READING TEXT:
◇ ◇ ◇ ◇ ◇

I can’t remember the last time my dad even called me by my name and yet my mom wonders why I never want to talk to him. We’ve probably exchanged less than a hundred words this year so far.
My parents would weigh me as a punishment, and I’m really self-conscious about my weight and they knew that. So I started losing weight by not eating. They punished me for that. There’s just no way to win, is there?
Ah yes. My dad had told me to open the back door (it had broken and I didnt know how to open it the new way) So my dad got hella mad and yelled at me for being stupid. (Well I'm sorry I was supposed to pull it up with my foot and not my knee like you had told me) So I hella just ran inside and started screaming throwing my notebooks on the ground (cant break shit cuz that equals more bruises on my butt) and *slamming* my head on the walls. Weak head. Started bleeding. Just had a bandaid. He didnt question.
My mom used to lock me inside the bathroom for hours at a time with the lights off as a sort of time out. The light switch was located outside so when I calmed down, I just played with water until I was let out. Instead of developing claustrophobia, I actually became claustrophilic so now, I cannot sleep unless I am being smothered in a heavy duvet and half a dozen pillows and my way of self-soothing is playing with water. Thanks, mom!
AAhhhhhh she thought darkness was her ally... she merely adopted the dark. You were locked in it, left alone in it, you didn't see the light til she left you out but by then you were doing nothing but playing with the WATER
For those defending it by saying it’s “tradition” or part of “culture”, cultural acceptance does not mean accepting the unacceptable. I say this as an Asian who endured years of verbal and physical abuse with others passing it as “culture”
I sksked Ur mom It’s relevant to the video, abuse passed of as “discipline” is a norm in numerous cultures and people use culture and tradition as an excuse to abuse their children not seeing the wrong in their actions.
@Alexfc Nintendo Peer pressure can be good or bad, but it's usually bad because you *feel* like you're being forced to do something you don't want to do. And tradition can also be good or bad. If you excuse immoral actions because it's "tradition" you have some things to re-evaluate. "What?! I can't beat my wife? B-but it's tradition!1!!1" Not that all tradition is bad or peer pressure, but some people just use it to excuse their actions and some traditions are just immoral to any sensible or considerate person.

◇ ◇ ◇ ◇ ◇

DATA SHOWN:
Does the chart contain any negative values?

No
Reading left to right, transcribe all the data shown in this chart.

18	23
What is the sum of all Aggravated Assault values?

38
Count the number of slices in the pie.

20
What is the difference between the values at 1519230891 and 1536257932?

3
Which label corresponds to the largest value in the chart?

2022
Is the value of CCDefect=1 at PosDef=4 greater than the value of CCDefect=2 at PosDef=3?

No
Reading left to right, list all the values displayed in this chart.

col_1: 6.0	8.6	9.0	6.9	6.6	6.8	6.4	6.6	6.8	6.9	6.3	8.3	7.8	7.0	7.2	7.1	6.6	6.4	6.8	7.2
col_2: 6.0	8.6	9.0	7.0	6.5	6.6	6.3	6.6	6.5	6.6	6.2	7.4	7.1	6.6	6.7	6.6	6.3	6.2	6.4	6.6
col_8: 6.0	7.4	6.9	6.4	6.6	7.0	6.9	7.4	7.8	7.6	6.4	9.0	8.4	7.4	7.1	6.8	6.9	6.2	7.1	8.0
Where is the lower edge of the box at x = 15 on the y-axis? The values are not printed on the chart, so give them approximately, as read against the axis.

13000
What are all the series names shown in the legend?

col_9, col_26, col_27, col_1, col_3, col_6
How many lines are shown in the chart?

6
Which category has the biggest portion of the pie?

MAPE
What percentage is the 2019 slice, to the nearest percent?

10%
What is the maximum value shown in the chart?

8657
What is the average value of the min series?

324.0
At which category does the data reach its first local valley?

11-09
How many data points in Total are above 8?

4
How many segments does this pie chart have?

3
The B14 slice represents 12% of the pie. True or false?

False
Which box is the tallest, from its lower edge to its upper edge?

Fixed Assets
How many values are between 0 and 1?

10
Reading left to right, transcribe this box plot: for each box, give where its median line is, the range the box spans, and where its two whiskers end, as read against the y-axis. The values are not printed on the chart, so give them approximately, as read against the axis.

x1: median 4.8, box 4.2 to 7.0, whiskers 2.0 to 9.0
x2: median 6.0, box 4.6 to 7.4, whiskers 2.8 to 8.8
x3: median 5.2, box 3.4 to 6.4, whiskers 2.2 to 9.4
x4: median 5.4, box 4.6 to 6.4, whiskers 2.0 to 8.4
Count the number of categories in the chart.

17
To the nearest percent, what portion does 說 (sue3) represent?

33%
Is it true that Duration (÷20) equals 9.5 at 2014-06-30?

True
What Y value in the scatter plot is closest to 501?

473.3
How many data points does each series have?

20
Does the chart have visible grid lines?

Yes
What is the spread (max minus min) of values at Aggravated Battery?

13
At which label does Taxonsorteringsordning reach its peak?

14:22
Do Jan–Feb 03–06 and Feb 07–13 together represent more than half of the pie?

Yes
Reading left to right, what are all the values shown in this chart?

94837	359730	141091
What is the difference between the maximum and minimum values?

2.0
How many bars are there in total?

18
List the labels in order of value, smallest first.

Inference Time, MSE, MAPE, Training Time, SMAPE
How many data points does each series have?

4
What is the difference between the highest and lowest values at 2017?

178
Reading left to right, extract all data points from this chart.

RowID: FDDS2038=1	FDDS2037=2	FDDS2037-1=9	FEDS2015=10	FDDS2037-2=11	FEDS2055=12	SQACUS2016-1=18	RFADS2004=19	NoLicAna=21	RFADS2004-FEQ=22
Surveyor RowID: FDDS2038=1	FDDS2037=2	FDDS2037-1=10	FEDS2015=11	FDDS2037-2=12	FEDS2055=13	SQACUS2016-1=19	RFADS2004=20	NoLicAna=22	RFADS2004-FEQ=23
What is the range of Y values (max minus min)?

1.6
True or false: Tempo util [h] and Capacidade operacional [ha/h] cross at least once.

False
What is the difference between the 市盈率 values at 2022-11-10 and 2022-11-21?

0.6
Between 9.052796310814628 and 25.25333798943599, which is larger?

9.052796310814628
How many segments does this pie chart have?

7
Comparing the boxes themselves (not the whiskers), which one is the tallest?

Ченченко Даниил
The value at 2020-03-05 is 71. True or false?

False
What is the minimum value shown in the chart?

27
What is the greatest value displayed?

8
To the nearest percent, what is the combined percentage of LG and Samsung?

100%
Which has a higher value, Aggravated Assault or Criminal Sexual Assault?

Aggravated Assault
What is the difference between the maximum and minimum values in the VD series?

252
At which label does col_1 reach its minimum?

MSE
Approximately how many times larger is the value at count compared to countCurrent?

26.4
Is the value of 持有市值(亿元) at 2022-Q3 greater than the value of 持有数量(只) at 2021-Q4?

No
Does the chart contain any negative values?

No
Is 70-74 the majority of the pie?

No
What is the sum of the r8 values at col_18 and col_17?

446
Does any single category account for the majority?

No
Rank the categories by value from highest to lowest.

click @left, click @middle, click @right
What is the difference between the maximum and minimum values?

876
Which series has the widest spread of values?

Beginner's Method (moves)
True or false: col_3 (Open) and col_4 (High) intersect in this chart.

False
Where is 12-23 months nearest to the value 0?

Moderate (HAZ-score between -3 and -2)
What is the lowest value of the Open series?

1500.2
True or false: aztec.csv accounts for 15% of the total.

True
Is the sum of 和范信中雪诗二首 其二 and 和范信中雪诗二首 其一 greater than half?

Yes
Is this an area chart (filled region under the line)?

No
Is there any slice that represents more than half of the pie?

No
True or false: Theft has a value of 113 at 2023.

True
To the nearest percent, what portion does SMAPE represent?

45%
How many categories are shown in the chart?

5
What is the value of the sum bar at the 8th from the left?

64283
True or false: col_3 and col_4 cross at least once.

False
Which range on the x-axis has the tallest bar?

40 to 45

◇ ◇ ◇ ◇ ◇

ACTION ITEM A:
Answer these questions from the comments on parental discipline:
(i) What did one commenter's parents use as a punishment?
(ii) Which door was one commenter told to open?
(iii) Where was the bathroom light switch located?
ACTION ITEM B:
Decide whether each statement agrees with the comments on parental discipline, and support each decision with a quotation:
(i) The commenter who was locked in the bathroom developed claustrophobia.
(ii) The commenter who identifies as Asian holds that cultural acceptance does not mean accepting the unacceptable.
(iii) One commenter claims that all tradition is bad.
ACTION ITEM C: Extend the comments on parental discipline, picking up after their final sentence.

EXERCISE RESPONSE A:
(i) They weighed the commenter.
(ii) The back door.
(iii) Outside.

EXERCISE RESPONSE B:
(i) No: "Instead of developing claustrophobia, I actually became claustrophilic"
(ii) Yes: "cultural acceptance does not mean accepting the unacceptable"
(iii) No: "Not that all tradition is bad or peer pressure"

EXERCISE RESPONSE C:
Dad: I hit and yelled at my daughter. She's crying. I threaten to hit her again. She's having a panic attack. At least she stopped crying, time for me to take a nap.
I cry when I have panic attacks, so the last time this happened (5th grade) he yelled “I’ll give you something to cry about!” And kept going. I was ten and it was over a bad grade on a test.
The perfect idea! With some smoothing of details, we can make this an applicable law! We just need someone to get into the legislative branch, once we’ve set down the basis of the laws, and if we can get the president to respond, we’ll be set…
Bro that one about the dad not hitting his children because he doesn't want them to go through what he went through is amazing. Shows how you can change and not be like your parents.Also self control
This is why I love my mom and dad. They love me, care for me and never pressured me in doing anything I didn't really wanted to do... If I didn't want to go out or something, they just say "Okay" and move on. Heck, they were the ones who encouraged me to write, to do what I wanted not what others wanted me to do! Cause some of my family members kept asking if I was gonna be a doctor or nurse or teacher or engineer like them and I always reply: "My worst subj. is Maths and you want me to enter jobs centered mostly in mathematics?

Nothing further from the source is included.